Question

Solute S has a partition coefficient of 6.2 between water (phase 1) and hexane (phase 2). 74.0 mL solution of S in water is extracted six times with 17.0 mL of hexane. Calculate the fraction of S remaining in the aqueous phase.

Answer 1

Explanation:

The given data is as follows.

      Partition coefficient, K = 6.2

      Volume of phase 1, $V_{1}$ = 74.0 mL

      Volume of phase 2, $V_{2}$ = 17.0 mL

So, after one extraction fraction of solute remaining is given as follows.

              q = $\frac{V_{1}}{V_{1} + KV_{2}}$

After 3 times extraction, fraction of S remaining is as follows.

              q = $[\frac{V_{1}}{V_{1} + KV_{2}}]^{3}$

Putting the given values into the above formula as follows.

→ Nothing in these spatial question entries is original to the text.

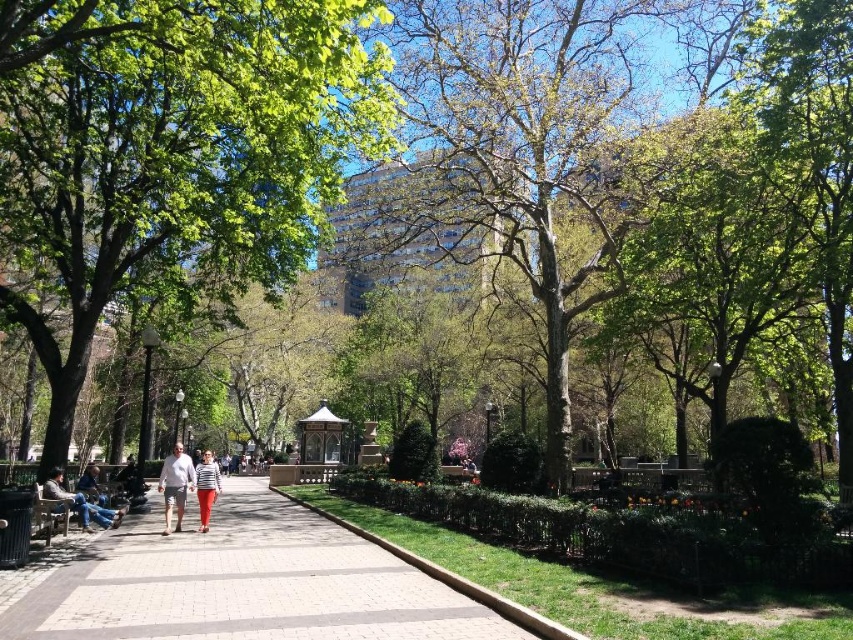
In the scene shown: You are a photographer setting up a camera on a tripod in the park. You need to position the camera so that both the light gray shorts at center and the denim pants at left are in frame. Which object should you place closer to the camera to ensure they both fit in the shot?

The light gray shorts at center might be wider than denim pants at left, so you should place the camera closer to the light gray shorts at center to ensure both fit in the shot.

You are a photographer standing at the entrance of the park. You want to take a photo of both the light gray shorts at center and denim pants at left so that both are clearly visible in the frame. Given their positions, which one should you focus on first to ensure both are in focus?

You should focus on the light gray shorts at center first because the denim pants at left is behind it. By focusing on the closer object, the depth of field may allow both to be in focus.

You are a park visitor who wants to take a photo of the green leafy tree at center and the smooth concrete path at center. Which object should you focus on first if you want to capture both in one frame without moving the camera?

The green leafy tree at center is located above the smooth concrete path at center, so you should focus on the green leafy tree at center first to ensure both are in focus since it is closer to the camera.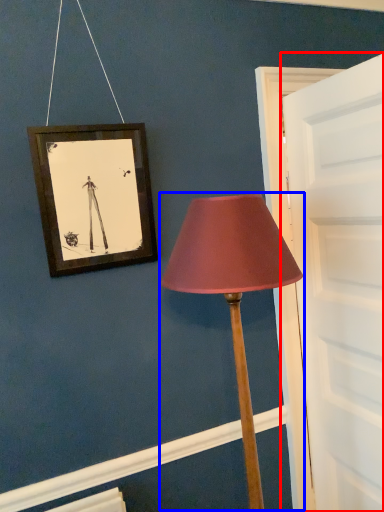
Question: Which object appears farthest to the camera in this image, door (highlighted by a red box) or lamp (highlighted by a blue box)?

Choices:
 (A) door
 (B) lamp

Answer: (A)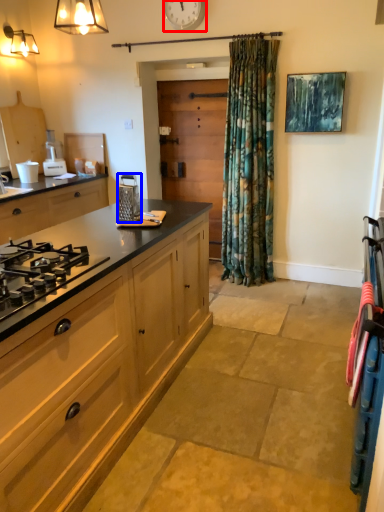
Question: Which object is further to the camera taking this photo, clock (highlighted by a red box) or kitchen appliance (highlighted by a blue box)?

Choices:
 (A) clock
 (B) kitchen appliance

Answer: (A)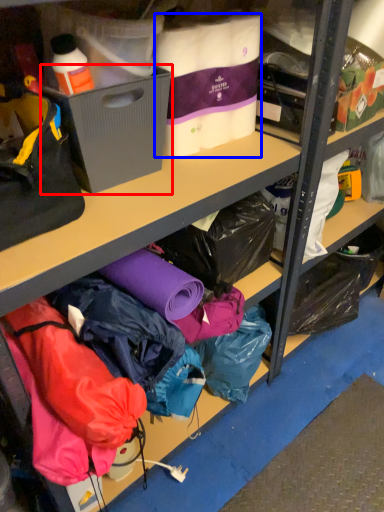
Question: Among these objects, which one is farthest to the camera, box (highlighted by a red box) or clothing (highlighted by a blue box)?

Choices:
 (A) box
 (B) clothing

Answer: (B)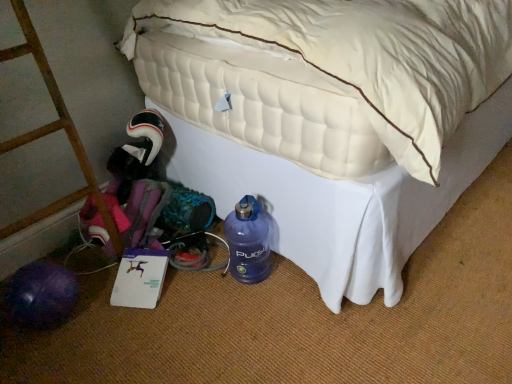
You are a GUI agent. You are given a task and a screenshot of the screen. Output one action in this format:
    pyautogui.click(x=<x>, y=<y>)
    Task: Click on the vacant area that is in front of blue matte water bottle at lower center
    The height and width of the screenshot is (384, 512).
    Given the screenshot: What is the action you would take?
    pyautogui.click(x=247, y=308)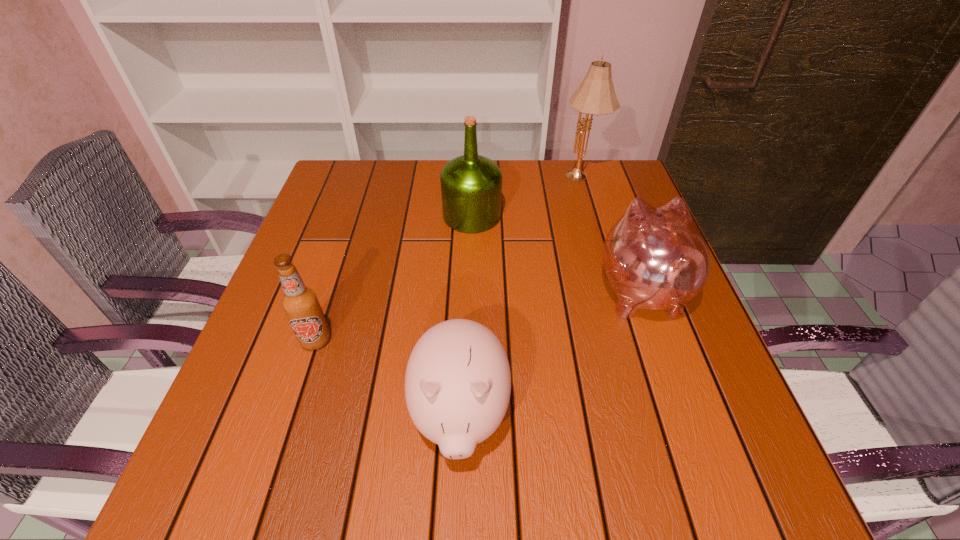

               q = $[\frac{V_{1}}{V_{1} + KV_{2}}]^{3}$

                  = $[\frac{74.0 ml}{74.0 ml + 6.2 \times 17.0 ml}]^{3}$

                  = $[\frac{74.0 ml}{179.4 ml}]^{3}$

                  = 0.0699

Thus, we can conclude that the fraction of S remaining in the aqueous phase is 0.0699.